As mulheres que participaram direta ou indiretamente na revolta de São Miguel (Lousada) a 1 de julho de 1944 tinham pelo na venta. Ou então era o desespero provocado pela falta de pão que as motivava para a luta contra as autoridades e grandes proprietários, que açambarcavam os cereais, cuja maioria ia para países em guerra, mormente a Inglaterra e a Alemanha. Parece ser caso para dizer que Salazar jogava nos dois lados. O mais irónico, como aqui referimos na edição anterior e nunca é demais sublinhar, as exportações de cereais seguiam nos comboios e nos navios com os dizeres “Sobras de Portugal”.
Voltando às mulheres detidas na referida intentona, a Maria de Jesus, na altura com 32 anos, foi presa com o seu marido, Artur de Sousa Neto, de 41 anos, ambos de São Miguel. Já estaria grávida na ocasião. Deu à luz a 17 de fevereiro de 1945 uma menina, Maria Angelina de Sousa Neto, que, entretanto, já faleceu. O nascimento terá ocorrido durante a liberdade condicional de Maria de Jesus, que voltaria a ser detida a 30 de junho para ser levada ao Tribunal Militar Especial, para responder pela acusação de “participação em motim e desordem pública”, em julgamento realizado a 6 de agosto, tendo sido “condenada à pena de 30 dias de prisão correcional, dada por expiada, pelo que foi restituída à liberdade”. Parece que cumpriu mais que a pena a que foi condenada, pois somando os períodos de detenção, esta totaliza quatro meses. Mas isso não abonou a seu favor de qualquer jeito ou feitio, nem a qualquer outra das pessoas detidas nesta contenda.

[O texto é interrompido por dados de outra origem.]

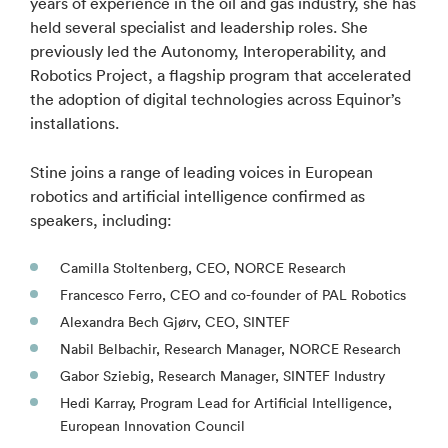
years of experience in the oil and gas industry, she has
held several specialist and leadership roles. She
previously led the Autonomy, Interoperability, and
Robotics Project, a flagship program that accelerated
the adoption of digital technologies across Equinor’s
installations.
Stine joins a range of leading voices in European
robotics and artificial intelligence confirmed as
speakers, including:
Camilla Stoltenberg, CEO, NORCE Research
Francesco Ferro, CEO and co-founder of PAL Robotics
Alexandra Bech Gjørv, CEO, SINTEF
Nabil Belbachir, Research Manager, NORCE Research
Gabor Sziebig, Research Manager, SINTEF Industry
Hedi Karray, Program Lead for Artificial Intelligence,
European Innovation Council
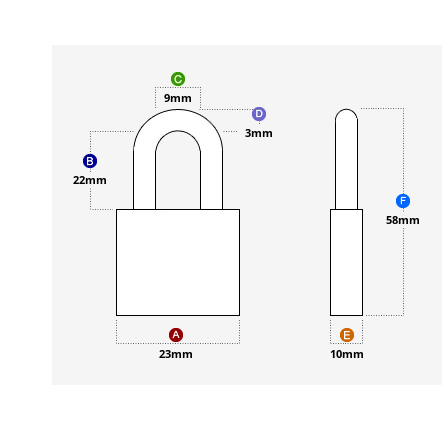
9mm
3mm
22mm
58mm
23mm
10mm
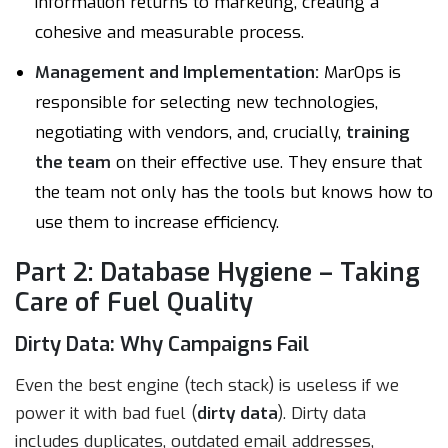
information returns to marketing, creating a
cohesive and measurable process.
Management and Implementation:
MarOps is
responsible for selecting new technologies,
negotiating with vendors, and, crucially,
training
the team
on their effective use. They ensure that
the team not only has the tools but knows how to
use them to increase efficiency.
Part 2: Database Hygiene – Taking
Care of Fuel Quality
Dirty Data: Why Campaigns Fail
Even the best engine (tech stack) is useless if we
power it with bad fuel (
dirty data
). Dirty data
includes duplicates, outdated email addresses,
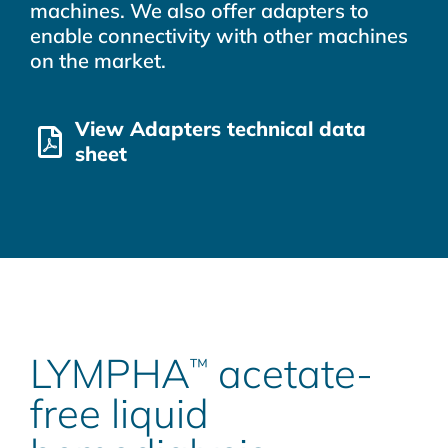
machines. We also offer adapters to
enable connectivity with other machines
on the market.
View Adapters technical data
sheet
LYMPHA
acetate-
™
free liquid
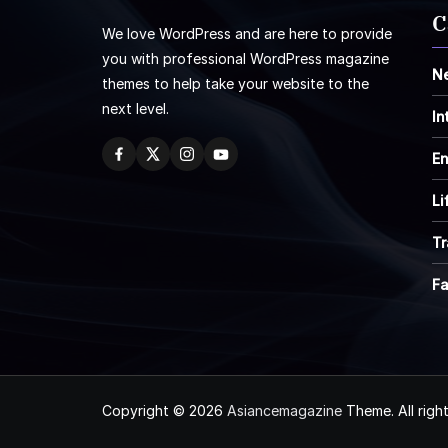
C
We love WordPress and are here to provide
you with professional WordPress magazine
N
themes to help take your website to the
next level.
In
En
Li
Tr
F
Copyright © 2026
Asiancemagazine
Theme. All righ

A ficha de Maria de Jesus, lavrada pelos serviços da PIDE (Polícia Internacional e de Defesa do Estado), à qual tivemos acesso no Arquivo Nacional da Torre do Tombo (de onde são as fotografias que acompanham este texto), nada diz acerca da gravidez. Na freguesia, um neto de Maria de Jesus e Artur de Sousa Neto, afirma que o nascimento ocorreu na cadeia, mas a julgar pelo dito documento, haverá um lapso acerca disso pois refere que a criança nasceu durante a liberdade condicional e em rigor o nascimento terá ocorrido “entre prisões” (a primeira detenção, para interrogatório, durante dois meses; e a segunda, também durante dois meses, para ir a julgamento).
Curiosamente, na ficha prisional de outra mulher detida na mesma ocasião, Isaura de Jesus Faria, 32 anos, consta que a 2 de setembro daquele ano foi levada para o Hospital de Santo António, no Porto, de onde teve alta sete dias depois, voltando à cadeia da PIDE, não se sabendo (ainda) o motivo do internamento hospitalar.

Esta Isaura “era mãe solteira de um rapaz de cinco anos”, recorda Maria Elvira Ferreira de Vasconcelos, de 93 anos, residente em Caíde de Rei. “Os meus pais, que residiam em São Miguel, acolheram o filho dela enquanto esteve presa”, declara aquela testemunha dos, que na ocasião tinha 13 anos de idade e recorda-se “muito bem de tudo o que aconteceu”, que foi conforme relatado na nossa edição anterior. Acrescenta que “foram presas uma dúzia de pessoas, mas houve muitas mais que fugiram e foram perseguidas e a freguesia ajudou a esconder, como foi o caso da casa do Muro, que acolheu um Orlando que era casado com uma Laurinda”.

Também Emília Martins, de 23 anos, de Santa Margarida (Lousada), mãe de dois menores, esteve cativa nos mesmos modos e duração. Outra mulher levada na comitiva foi Carolina Pereira de Magalhães, de 44 anos, viúva.